A advogada lembra que há as exceções, o caso daquelas pessoas que têm uma justificativa médica para não tomar a vacina, como uma doença autoimune, na qual a vacina pode ser tornar um risco. Diante de uma exceção como esta, resta à empresa encontrar uma alternativa para garantir o bem coletivo.

“Se a vacina puder agravar uma condição médica, nesse caso não precisaria comprovar a vacina. E esse colaborador não poderia ser demitido por isso. Então, ele teria que trabalhar na modalidade remota ou ser submetido a testes regulares de PCR para poder circular pelos ambientes da empresa sem colocar os colegas em risco. Independente da solução, a empresa precisa manter a coletividade em segurança.”

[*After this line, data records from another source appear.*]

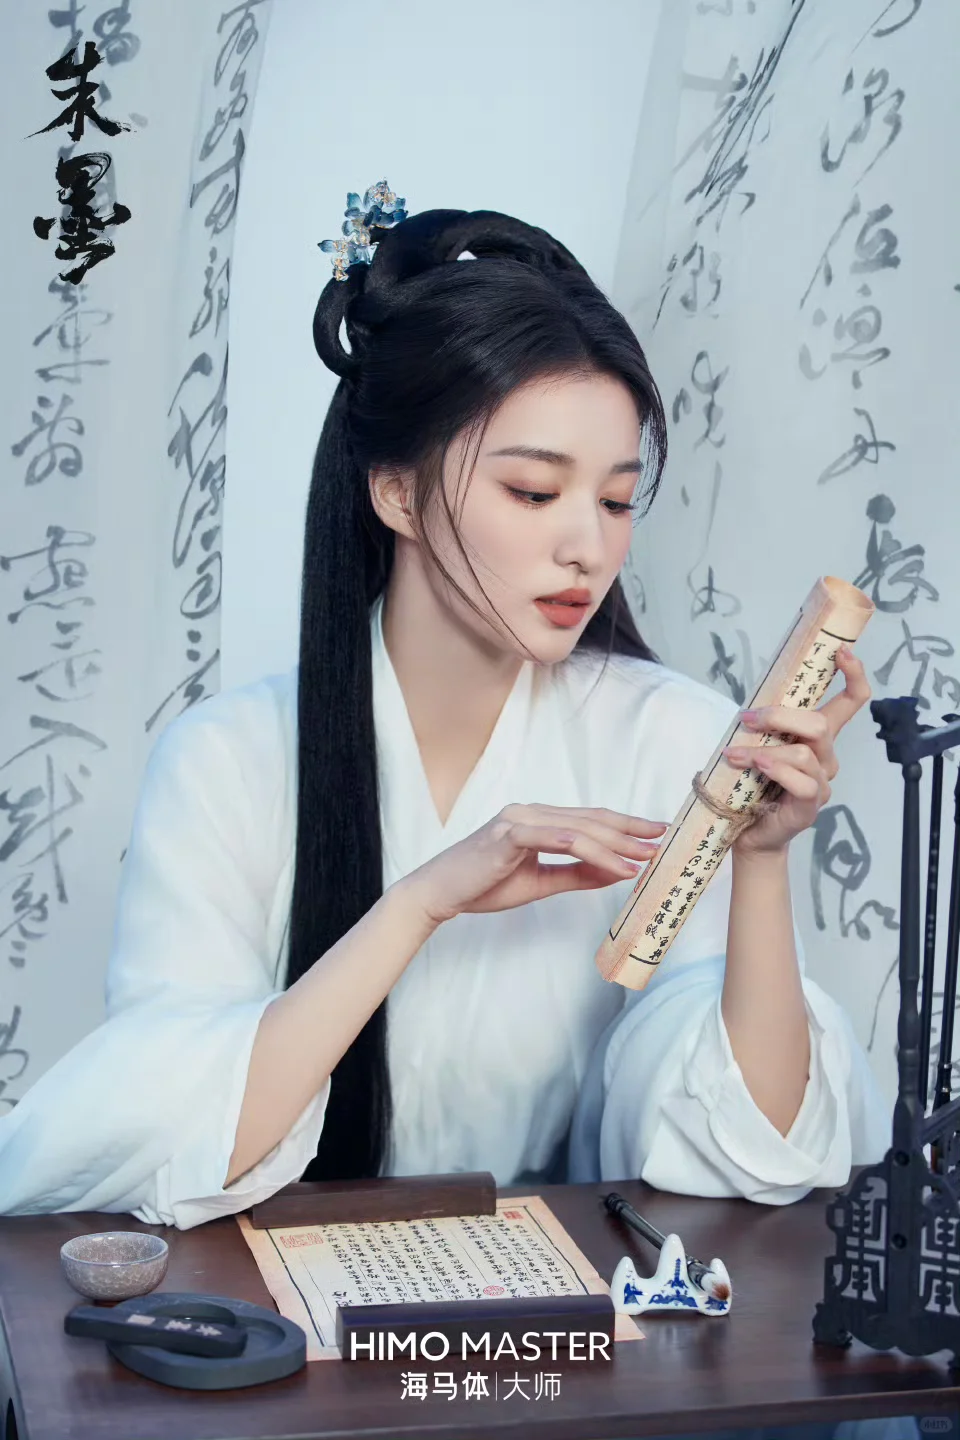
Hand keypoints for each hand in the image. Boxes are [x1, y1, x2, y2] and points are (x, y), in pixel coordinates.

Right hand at [400, 804, 666, 925]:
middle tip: (663, 840)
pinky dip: (592, 852)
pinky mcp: (510, 835)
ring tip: (645, 857)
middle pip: (591, 819)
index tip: (655, 834)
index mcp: (536, 820)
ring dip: (617, 843)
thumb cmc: (484, 885)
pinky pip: (559, 840)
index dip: (624, 825)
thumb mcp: (540, 882)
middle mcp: (530, 813)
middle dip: (630, 830)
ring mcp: (519, 820)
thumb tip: (617, 872)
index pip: (589, 819)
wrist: (440, 892)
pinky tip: (616, 864)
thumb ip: (577, 875)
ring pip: (580, 828)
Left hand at [722, 645, 870, 857]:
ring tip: (734, 754)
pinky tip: (754, 767)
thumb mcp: (758, 745)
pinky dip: (774, 770)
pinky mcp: (810, 806)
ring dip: (763, 749)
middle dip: (781, 716)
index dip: (853, 676)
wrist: (748, 833)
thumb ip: (764, 726)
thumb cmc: (753, 786)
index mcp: (818, 739)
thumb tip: (749, 706)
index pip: (850, 703)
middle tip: (747, 719)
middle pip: (821, 724)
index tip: (842, 652)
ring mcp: (821, 783)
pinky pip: (801, 782)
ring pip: (804, 753)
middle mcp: (826, 758)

Decisões recentes no Brasil
O próprio STF editou recentemente uma resolução exigindo dos seus colaboradores a apresentação de comprovante de vacina. Conforme a decisão do ministro Barroso:
“Não há comparação possível entre a exigência de vacinação contra a COVID-19 e a discriminação por sexo, origem, raça, cor, estado civil, situação familiar, deficiência, reabilitação profissional, idade ou gravidez (…) esses últimos fatores não interferem sobre o direito à saúde ou à vida dos demais empregados da companhia ou de terceiros. A falta de vacinação interfere”
Medida semelhante tomou o Tribunal Superior do Trabalho (TST), confirmada no início de janeiro de 2022 pela ministra Maria Cristina Peduzzi, presidente da Corte.

“O tema ainda é bastante polêmico, contudo, são exemplos que mostram que já se forma uma corrente majoritária, no sentido de que é uma exigência legítima e razoável do empregador, pelo direito coletivo à saúde”, pontua a advogada.